Column Naming Conventions for ML/AI Projects¶
Overview¶
To maintain consistency and readability in our project, we use the "snake_case" naming convention for all column names in CSV, JSON, and other data files. This guide provides a set of rules and examples to help you name columns correctly, applicable to all types of data including structured, semi-structured, and unstructured data.
What is Snake_Case?¶
Snake_case is a naming convention where each word in a column name is
lowercase and separated by underscores (_
).

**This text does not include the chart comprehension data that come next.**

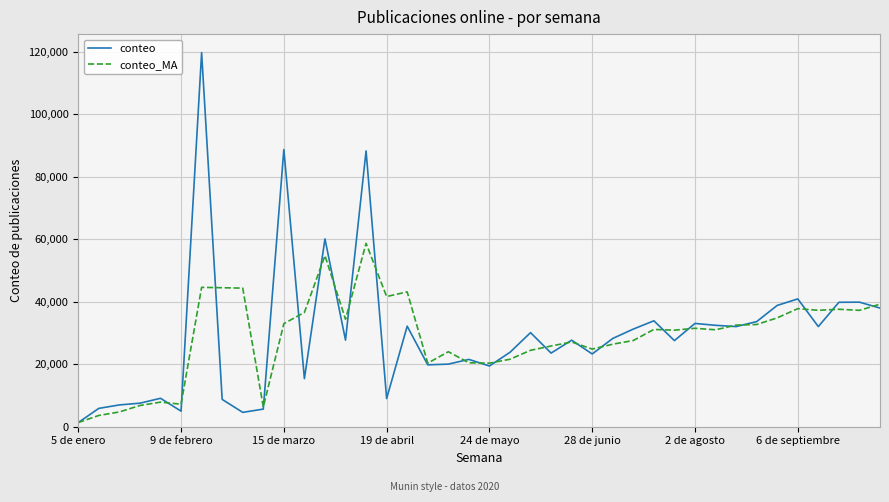

Rank the series by their maximum value, from lowest to highest.

conteo_MA, conteo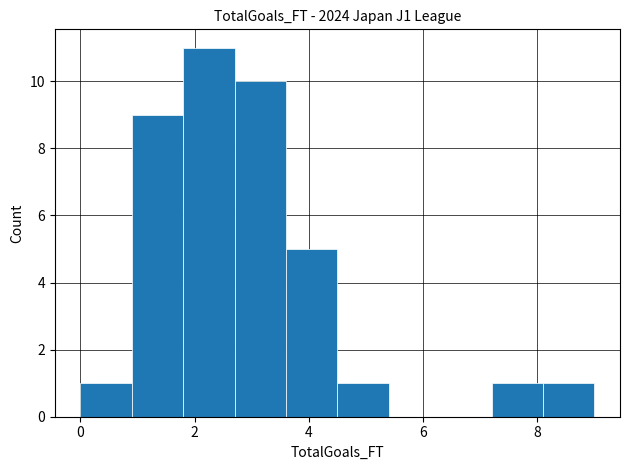

Reading left to right, transcribe this chart: for each bar, give the range it covers on the x-axis and its height. Neither the bar edges nor the heights are printed on the chart, so give them approximately, as read against the axes.

0.0 to 0.9: 1
0.9 to 1.8: 9
1.8 to 2.7: 11
2.7 to 3.6: 10
3.6 to 4.5: 5
4.5 to 5.4: 1
5.4 to 6.3: 0
6.3 to 7.2: 0
7.2 to 8.1: 1
8.1 to 9.0: 1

This format is widely used
in the Python ecosystem and ensures that column names are easily
readable and consistent.
Rules for Snake_Case Column Naming¶
- Use Lowercase Letters: All letters should be in lowercase.

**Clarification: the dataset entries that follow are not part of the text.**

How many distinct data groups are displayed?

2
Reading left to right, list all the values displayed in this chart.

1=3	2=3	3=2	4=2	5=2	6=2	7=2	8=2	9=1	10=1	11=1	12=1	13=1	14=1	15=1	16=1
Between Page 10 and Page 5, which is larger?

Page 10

- Separate Words with Underscores: Use underscores (
_
) to separate words. - Be Descriptive: Column names should clearly indicate the contents or purpose of the column.

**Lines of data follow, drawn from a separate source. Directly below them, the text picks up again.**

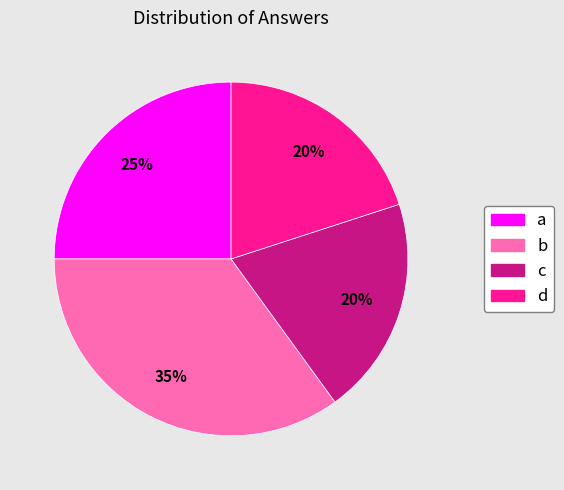

To the nearest percent, what is the difference between the largest and smallest slice percentages?

15%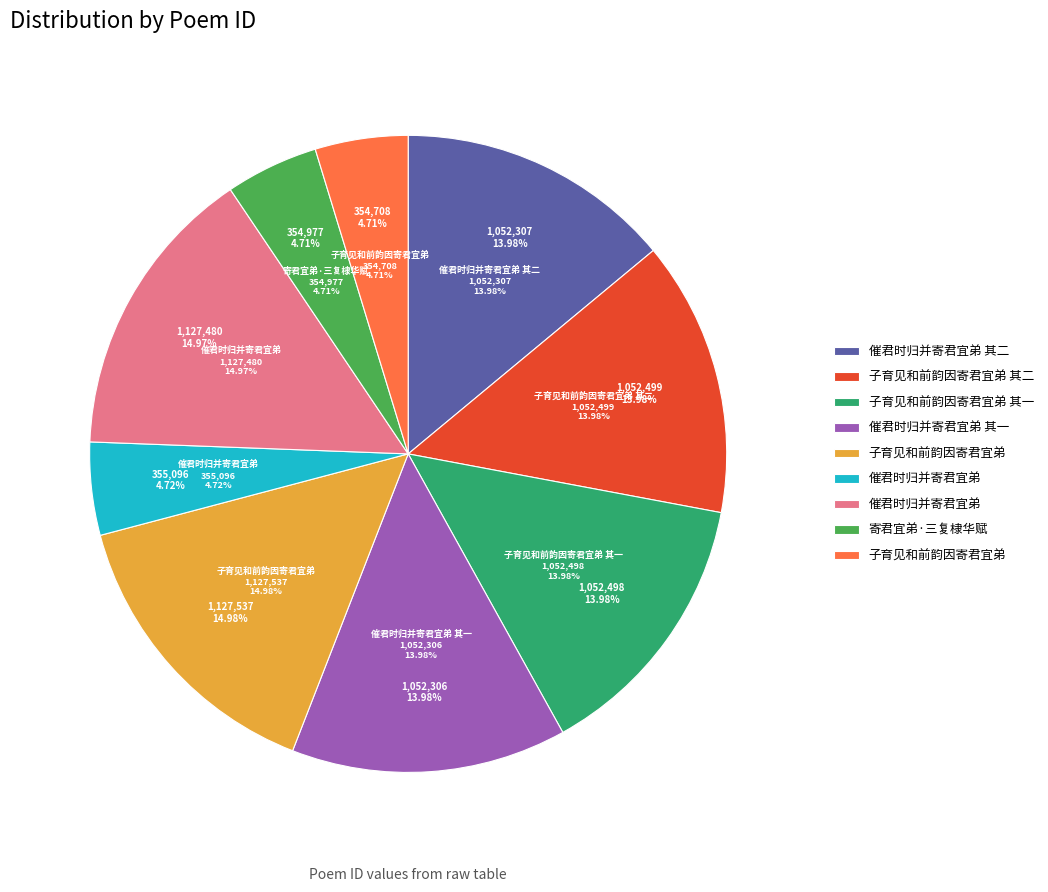

Which has a higher value, 寄君宜弟·三复棣华赋 or 催君时归并寄君宜弟?

催君时归并寄君宜弟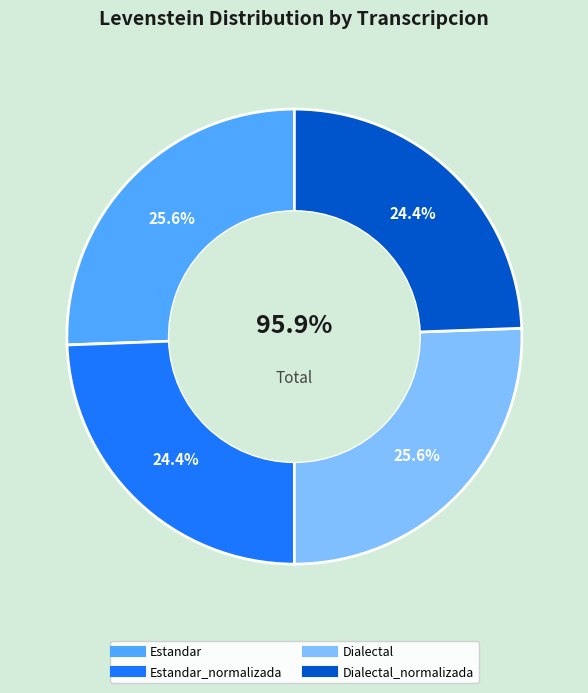

Rank the categories by value from highest to lowest.

Estandar, Dialectal, Estandar_normalizada, Dialectal_normalizada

- Avoid Special Characters and Spaces: Do not use spaces, hyphens, or any special characters other than underscores.
Examples¶
Structured Data (CSV File)¶
user_id, age, gender, purchase_amount, purchase_date
1, 34, "M", 45.67, "2023-05-12"
2, 29, "F", 78.90, "2023-05-13"
Semi-Structured Data (JSON File)¶
[
{
"user_id": 1,
"age": 34,
"gender": "M",
"purchase_amount": 45.67,
"purchase_date": "2023-05-12"
},
{
"user_id": 2,
"age": 29,
"gender": "F",
"purchase_amount": 78.90,
"purchase_date": "2023-05-13"
}
]
Unstructured Data (Text with Metadata)¶
{
"documents": [
{
"doc_id": "12345",
"title": "Analysis of Sales Data",
"author": "John Doe",
"content": "The sales data for Q1 shows a significant increase in revenue.",
"timestamp": "2023-06-01T12:34:56Z"
},
{
"doc_id": "12346",
"title": "Customer Feedback Summary",
"author": "Jane Smith",
"content": "Customer feedback for Q1 has been overwhelmingly positive.",
"timestamp": "2023-06-02T14:22:33Z"
}
]
}
Common Column Names in ML/AI Projects¶
user_id
age
gender
purchase_amount
purchase_date
doc_id
title
author
content
timestamp
Tips¶
- Keep it Short and Simple: Aim for clarity but avoid overly long column names.
- Use Consistent Terminology: Use the same terms consistently across
different columns (e.g.,
timestamp
vs.date_time
). - Context-Specific Names: Tailor column names to the specific context and requirements of your project.
Common Mistakes to Avoid¶
- Uppercase Letters:
UserID
(Incorrect) - Spaces:
user id
(Incorrect) - Hyphens:
user-id
(Incorrect) - Special Characters:
user@id!
(Incorrect)
By following these guidelines, we ensure that our column names are consistent, readable, and easy to work with in data processing and analysis tasks, regardless of the type of data.